Petitioner George Amos Scott pleaded guilty in 1982 and subsequently filed a pro se petition to vacate that plea pursuant to A.R.Cr.P. Rule 37. The petition was denied on December 7, 1982, and no appeal was taken. In June, 1983, petitioner sought to file a petition for writ of mandamus with this Court asking that the trial court be directed to act on his Rule 37 petition. He was informed that the trial court had denied the petition on December 7, 1982. Now some six months later petitioner seeks a belated appeal of the circuit court order on the grounds that his petition was denied without a hearing and that he was not notified of the court’s action.

Petitioner is not entitled to a belated appeal because his Rule 37 petition was denied without a hearing. The circuit court may deny a petition for postconviction relief without a hearing if the petition and files and records of the case conclusively show that the prisoner is entitled to no relief. Rule 37.3(a).

Petitioner is also not entitled to a belated appeal based on an unsubstantiated allegation that he received no notice of the court’s ruling. A petitioner has the right to appeal an •adverse ruling on a petition for postconviction relief. Rule 37.3(b). With that right, however, goes the responsibility to *438file a timely notice of appeal.
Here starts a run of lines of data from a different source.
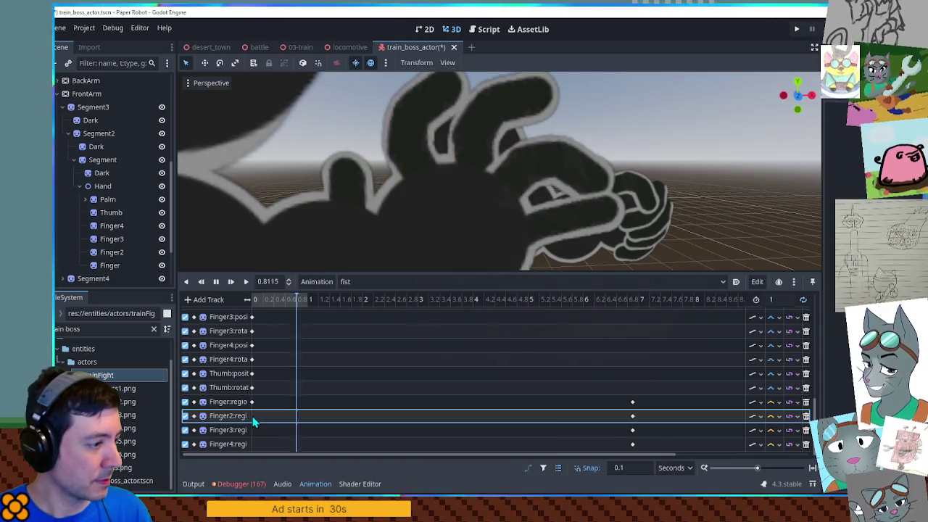
pyautogui.rightClick(306, 416)
pyautogui.click(330, 427)
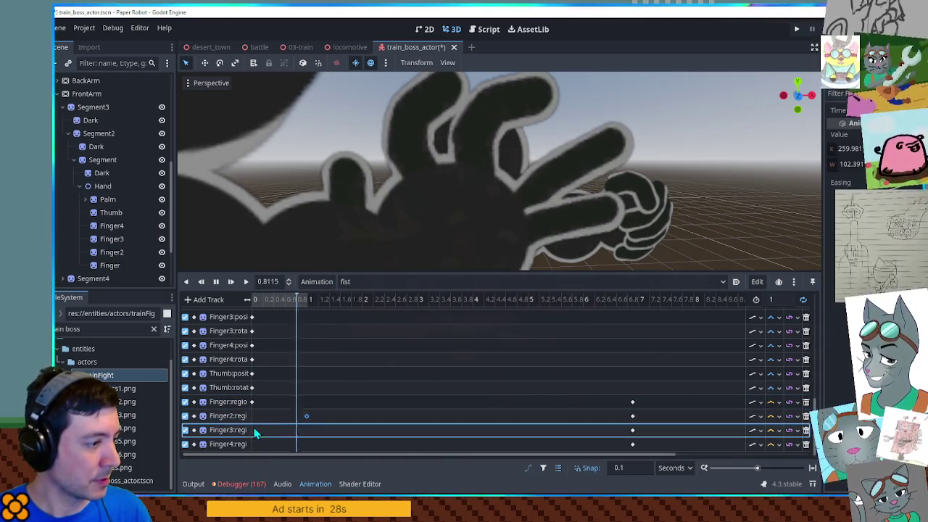
# Step: Insert region keys on Finger3 and Finger4 and move them to 0 s
pyautogui.rightClick(305, 430)
pyautogui.click(330, 442)
pyautogui.rightClick(284, 444)
pyautogui.click(325, 436)
pyautogui.click(306, 416)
Petitioner makes the bare allegation that he was not notified of the trial court’s order, but we note that petitioner waited six months from the time he sought to file a mandamus action and was told that his petition had been denied before filing his motion for belated appeal. He gives no support for the allegation that he was not notified of the denial of his petition, but more importantly, he offers no good cause for the further delay of six months before the motion for belated appeal was filed. At some point in time the opportunity to pursue remedies must end. As petitioner has not demonstrated that there was any reasonable basis for his failure to act, the motion for belated appeal is denied.

Although petitioner did not establish his right to a belated appeal under the facts of this case, his motion points up the need to revise the Rules of Criminal Procedure to provide for prompt, consistent notice to petitioners when a ruling is made on a petition for postconviction relief. Accordingly, Rule 37.3 is amended this date to require that a copy of the court’s order be promptly mailed to the petitioner.

Motion denied.

Purtle, J., dissents.

John I. Purtle, Justice,

dissenting. I agree with the action taken to amend the rule; however, I strongly disagree with the majority opinion denying petitioner the right of a belated appeal. The majority rely on the particular facts of this case to deny the petition. The fact of this case, it seems to me, is that petitioner waited too long before asking for the appeal.

Petitioner had no way of knowing his request had been denied. No notice was sent to him. I have no trouble at all in understanding that an inmate in the department of corrections does not have an opportunity to inspect the courthouse records to find out if his petition has been ruled upon. The workload of our trial courts is so heavy that this type of motion often goes many months before being ruled *439upon. Whether petitioner is right or wrong he is entitled to have us hear his appeal.